By God, you will. Her laughter is like a sound that a female wild animal would make to draw the males. Yes, that’s the word; it’s animalistic. It’s a drawn, scratchy, infectious and throaty, rich with life.
And it lingers in the air, like that smell emitted by burning wood from a three-stone fire place.
QUEEN OF REPARTEE
When she laughs you don’t want her to stop. If you are the one making her laugh, you will feel like your work on earth is done. You feel privileged. But that’s not what makes her stand out. It is that she is funny, and her wit cuts so deep it doesn’t heal. She is the queen of repartee.
As long as I have known her – close to a decade now – she’s always managed to attract men who will move mountains for her. Men who are about ready to leave their families for her.
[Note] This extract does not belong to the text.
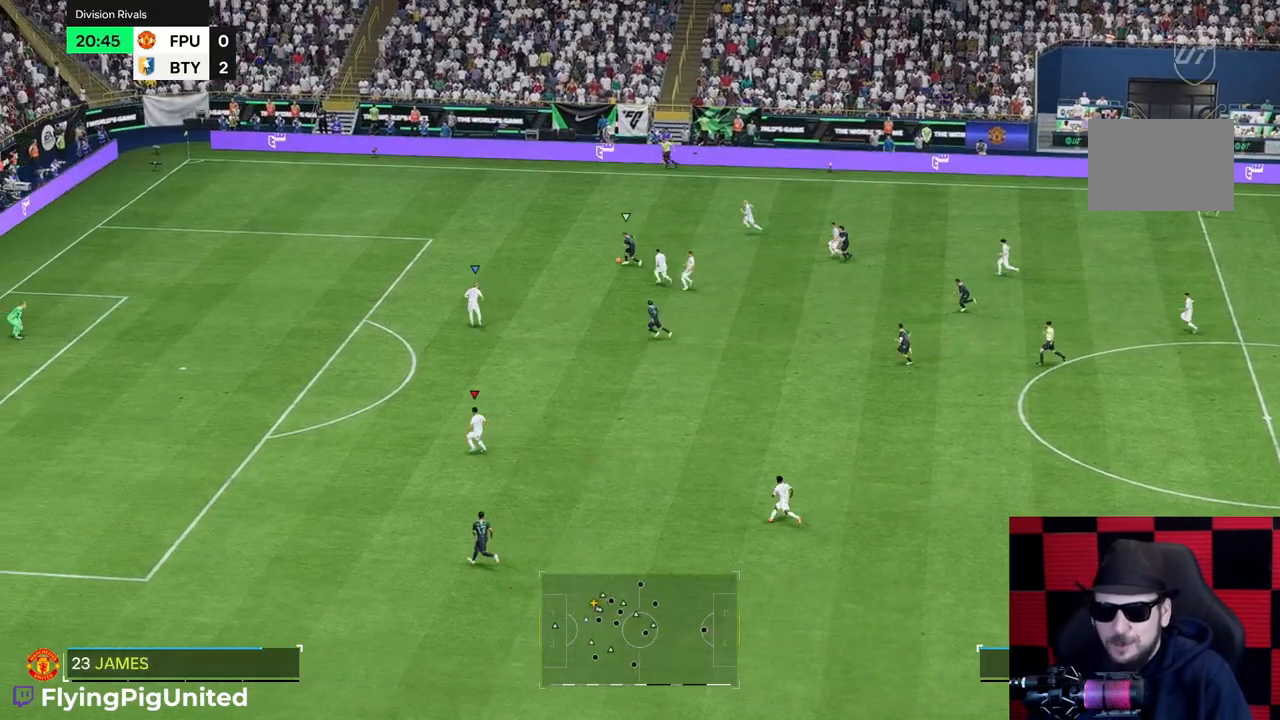
{"buttons": [], "left_stick": "left", "right_stick": "center", "events": [[200, "left_stick", "left"]]}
Men who will drop everything to be by her side when she calls. One came to Nairobi after harvesting his wheat with money in two bags and said, “This is all yours if you marry me.”
Now, I don’t know if you have seen money off a 100-hectare wheat farm to understand what this means. She said no.
There are men who have threatened to kill themselves over her. Or kill her because she was out the door. A friend of mine, an otherwise well-adjusted guy, tried to force himself on her in a car during a party. The string of men who lose themselves in her presence is long and windy, and they all stalk her passively on social media – and some even in person.
It’s mostly funny, but sometimes it’s scary for her when she has to call the police because a scorned ex parks his car outside her house and just stares at her house the whole night.
She is what I used to read about only in books, women who are called femme fatales, a fatal woman. While most are known to use lies, charm, coercion and sometimes manipulation, I suspect my friend’s strength is her complete and utter aloofness to men of all cadres.
The modern femme fatale has a string of men who are dying to own her, men who want to possess her, men who want to buy her out, or get her pregnant and tether her down to motherhood (my friend is a mother of one and that hasn’t tied her down) or men who just want to feel that she needs them. Legend is teaming with these enchantresses, like Helen of Troy. Or Delilah or Cleopatra.
The question is, how do they manage to twist men in this fashion? How do they make a grown man get to the edge of the cliff – and then jump off? I asked my friend the other day if she thinks men behave around her in a psychotic way because she is inherently a psycho. She laughed aloud – that scratchy, sexy laughter – and she said, “Men are babies. You just need to know which milk bottle to give which man.” I still don’t know what she meant.